[Question] Where should i set the content obtained from http request ?
I am extending this module of heritrix org.archive.modules.fetcher.FetchHTTP and overriding the innerProcess method to make a headless browser get the content instead of the builtin heritrix http request
@Override
protected void innerProcess(CrawlURI curi) throws InterruptedException { }
i read through the source of FetchHTTP module, but unable to figure out where this method actually sets the content obtained from the request.
protected void addResponseContent(HttpResponse response, CrawlURI curi) {
curi.setFetchStatus(response.getStatusLine().getStatusCode());
Header ct = response.getLastHeader("content-type");
curi.setContentType(ct == null ? null : ct.getValue());
for (Header h: response.getAllHeaders()) {
curi.putHttpResponseHeader(h.getName(), h.getValue());
}
}
the above method is called when the http request status is success, here i couldnt find any setters to set the content obtained from a URL ( for example, a html page ).

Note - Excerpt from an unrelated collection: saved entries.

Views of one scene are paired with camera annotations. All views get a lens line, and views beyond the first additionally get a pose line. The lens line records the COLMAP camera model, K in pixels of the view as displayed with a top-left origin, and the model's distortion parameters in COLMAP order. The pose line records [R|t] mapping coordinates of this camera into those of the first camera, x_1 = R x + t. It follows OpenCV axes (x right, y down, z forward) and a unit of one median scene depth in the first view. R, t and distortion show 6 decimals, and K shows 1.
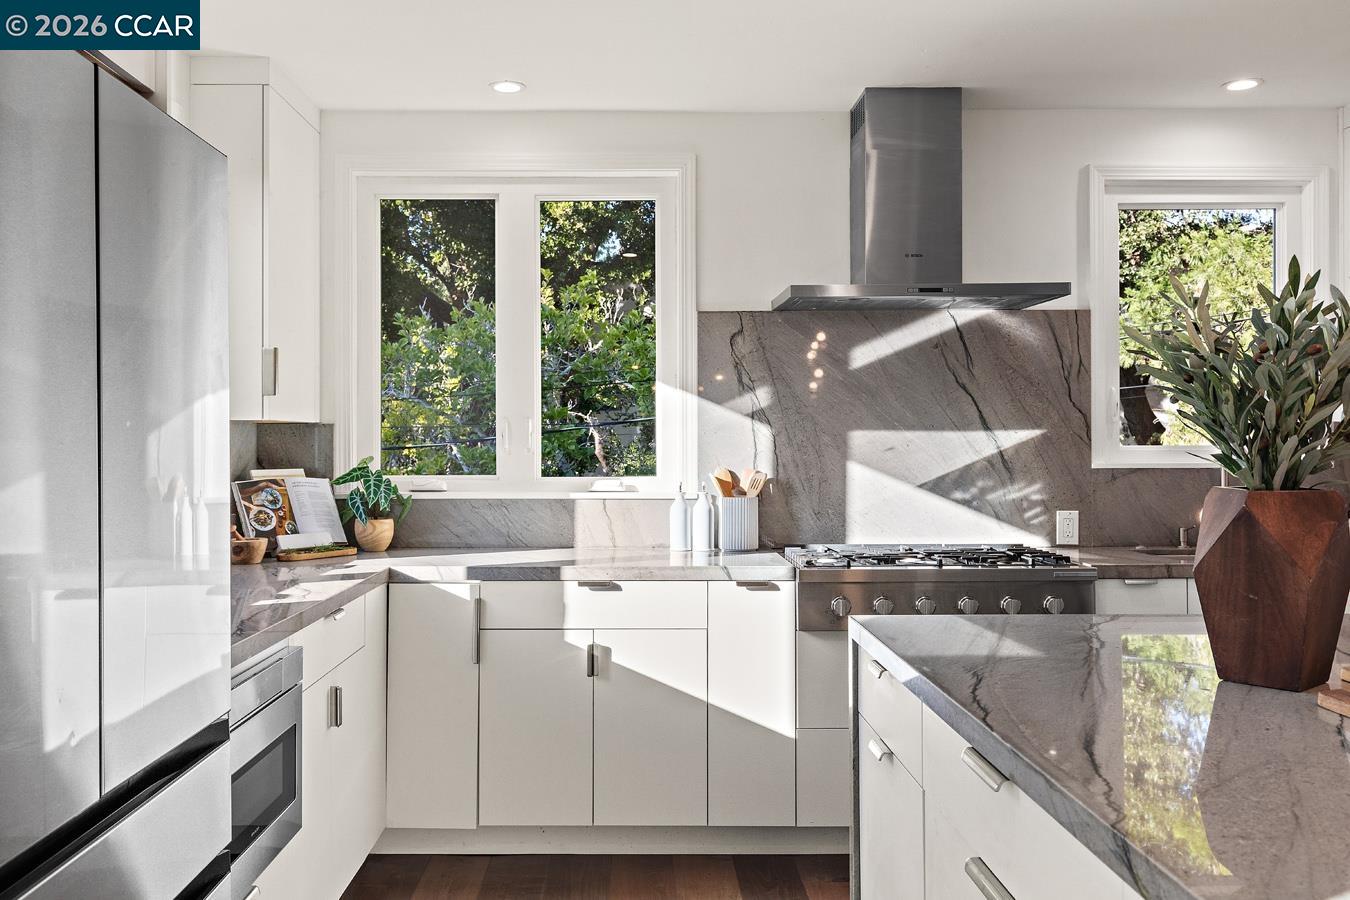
lens RADIAL K [[1016.9, 0, 697.3], [0, 1016.9, 421.8], [0, 0, 1]] dist [0.014863, -0.006454]
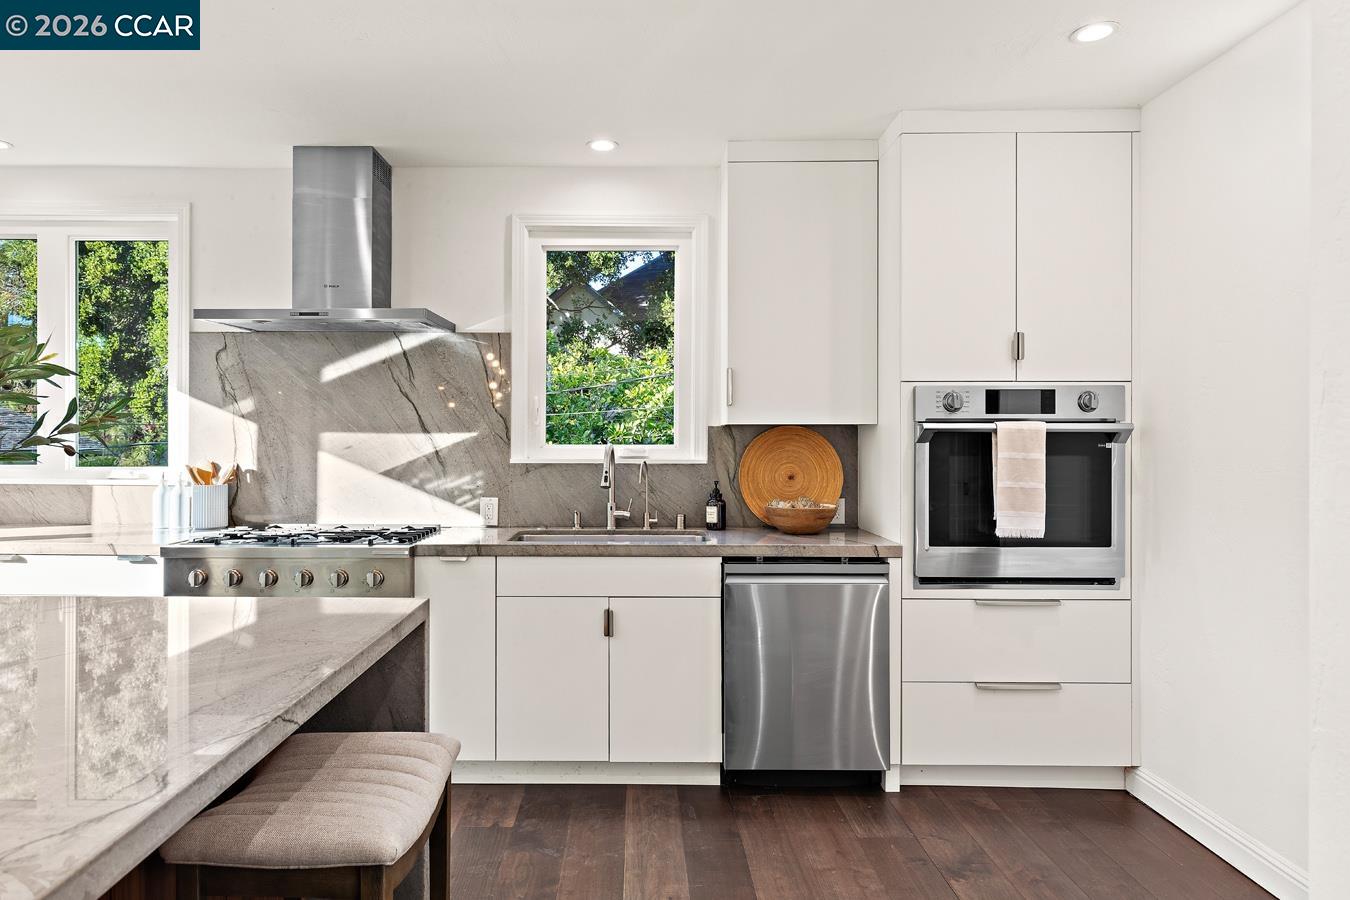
lens RADIAL K [[832.5, 0, 622.7], [0, 832.5, 444.5], [0, 0, 1]] dist [0.002151, 0.001825]
pose [[0.999888, 0.008339, -0.012406, 0.534017], [-0.008177, 0.999881, 0.013079, 0.009030], [0.012513, -0.012976, 0.999838, 0.007855]]
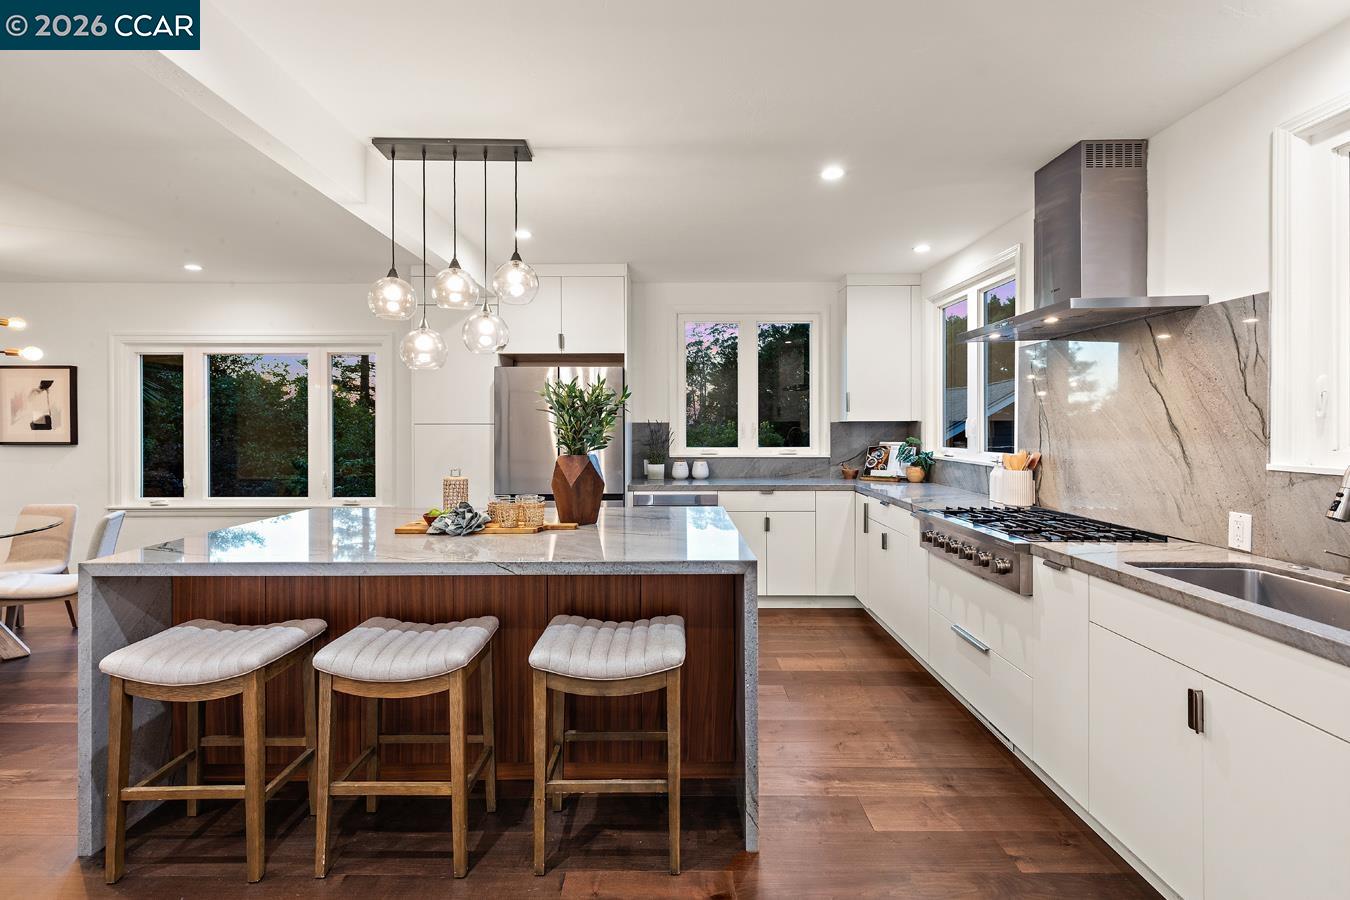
lens RADIAL K [[624.8, 0, 664.0], [0, 624.8, 433.0], [0, 0, 1]] dist [0.016532, 0.000836]
pose [[-0.014818, 0.008917, -0.999850, 0.947265], [0.022624, 0.999707, 0.008580, -0.002759], [0.999634, -0.022493, -0.015016, 0.484034]]
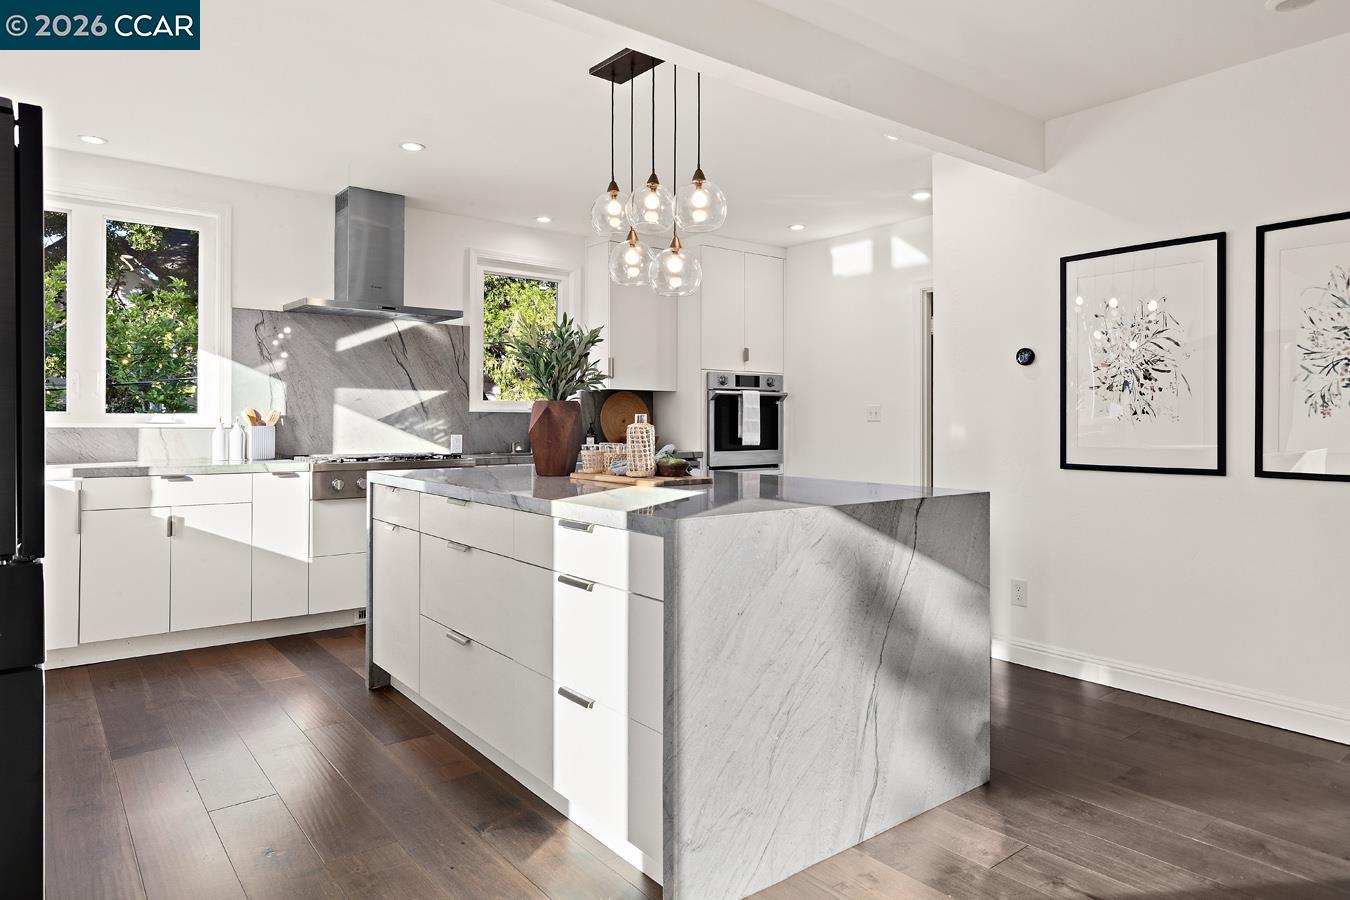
lens RADIAL K [[832.5, 0, 683.6], [0, 832.5, 422.1], [0, 0, 1]] dist [0.002151, 0.001825]
pose [[0.783795, 0.007315, 0.620976, -0.248855], [-0.011792, 0.999926, 0.003105, 0.054790], [-0.620907, -0.009756, 0.783823, -0.429924]]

How can i set the html content, so that heritrix can proceed to extract the links from it ?
Assuming your content is supplied by a InputStream called stream then something like this will probably work:
Recorder recorder = curi.getRecorder();
recorder.markContentBegin();
recoredr.inputWrap(stream);
recorder.getRecordedInput().readFully();
recorder.closeRecorders();
handleCapturedRequest() in ExtractorChrome may be a relevant example of integrating Heritrix with a headless browser. Although keep in mind that's for recording subrequests on a background thread and so has to jump through a lot more hoops. Whereas since since you're writing a Fetch processor you don't have to setup your own recorder and can use the one already supplied by the ToeThread and similarly don't need to call the extractors yourself.